The opening scene in Theresa Rebeck’s 2012 play, Dead Accounts, reminds me, oddly enough, of the start of the Broadway show, 42nd Street. I was in attendance at the final preview of that show back in New York in 1980, and after the overture, the sound of the chorus beating out a time step could be heard, then the curtain raised up about three feet and the audience could see the tapping feet in a chorus line that stretched across the width of the proscenium. As the curtain flew up and the number continued, the audience stood and cheered, and, bang-zoom, the show rocketed on to amazing heights. Dead Accounts is not a musical, yet it kicks off in the same kind of thrilling high gear.
Late at night in the neat, modest kitchen of a Cincinnati home, Jack (Doug Mattingly) has just come home from New York, abandoning his career in finance and is going rhapsodic over the carton of ice cream he is consuming and urging his sister, Lorna (Selena Price) to have some. Some isn’t the issue; he has brought home dozens of cartons in all the flavors available. Lorna is sleepily astonished and then alarmed when she finds out that her brother pounded on the glass door of a local supermarket after hours and roused the guy who was cleaning up. The custodian waved him off. So how did he get all this ice cream? He paid the man a thousand dollars! Hmmm…could his erratic behavior be connected to the real issue of his angst, the pending divorce action engaged by his socialite wife, Jenny (Casey O’Keefe)?
As portrayed by this cast in this dark comedy production under the excellent direction of Branda Lock, all the characters are unique and appealing, each in their own way. Doug Mattingly as Jack drives the action with Bugs Bunny-like energy and appeal. As the trapped-in-ennui Lorna, Selena Price has wonderful, sloe-eyed charm. Mother Barbara, as portrayed by Geraldine D. Fuentes, is the exemplar of honest Midwest virtue and patience. Tall, handsome Karthik Srinivasan projects wistful warmth as he reveals his burgeoning affection for Lorna. And sleek, svelte and blonde, Casey O’Keefe’s Jenny is the avatar of unapproachable, disdainful old money…until she isn’t.
There are so many things I like about this show. I loved the hilarious scenes where Lorna talks on the phone, while her mother talks over her at the same time. I was amazed by how much real food and drink are consumed in the show. The clean, detailed set by Tristan Griffin, with lights by Bruce Starrett and props by the director, represents a realistic, unpretentious kitchen.
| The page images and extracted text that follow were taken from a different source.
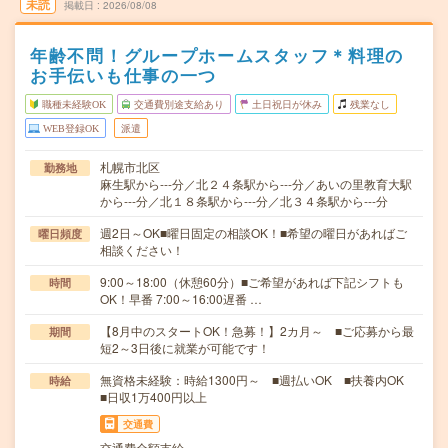
未読
掲載日
2026/08/08
年齢不問！グループホームスタッフ＊料理の
お手伝いも仕事の一つ
職種未経験OK
交通費別途支給あり
土日祝日が休み
残業なし
WEB登録OK
派遣
札幌市北区
勤務地
麻生駅から---分／北２４条駅から---分／あいの里教育大駅
から---分／北１８条駅から---分／北３４条駅から---分
週2日～OK■曜日固定の相談OK！■希望の曜日があればご
曜日頻度
相談ください！
9:00～18:00（休憩60分）■ご希望があれば下記シフトも
時間
OK！早番 7:00～16:00遅番 …
【8月中のスタートOK！急募！】2カ月～ ■ご応募から最
期間
短2～3日後に就業が可能です！
無資格未経験：時給1300円～ ■週払いOK ■扶養内OK
時給
■日収1万400円以上
交通費
交通費全額支給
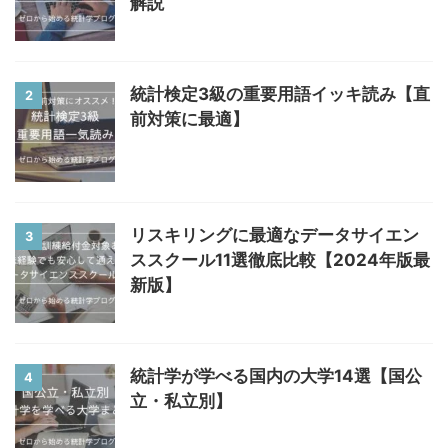
解説
統計検定3級の重要用語イッキ読み【直
2
前対策に最適】
リスキリングに最適なデータサイエン
3
ススクール11選徹底比較【2024年版最
新版】
統計学が学べる国内の大学14選【国公
4
立・私立別】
It is easily the best set I have seen at Little Fish. Costumes by MarLee Candell support character, place and action. Sound Design by Doug Mattingly is excellent, and features a terrific incidental-music playlist. Aileen Kamoshita manages the stage with confident aplomb.
In researching for this column, I was astonished to learn that the play was regarded as a failure on Broadway, with twenty-seven previews and only forty-four performances, closing long before its projected sixteen-week run. Clearly, Little Fish Theatre has bested Broadway with this production.
Dead Accounts continues its run through June 9 at Little Fish Theatre, San Pedro’s Arts District at 777 S. Centre Street. See it while you can.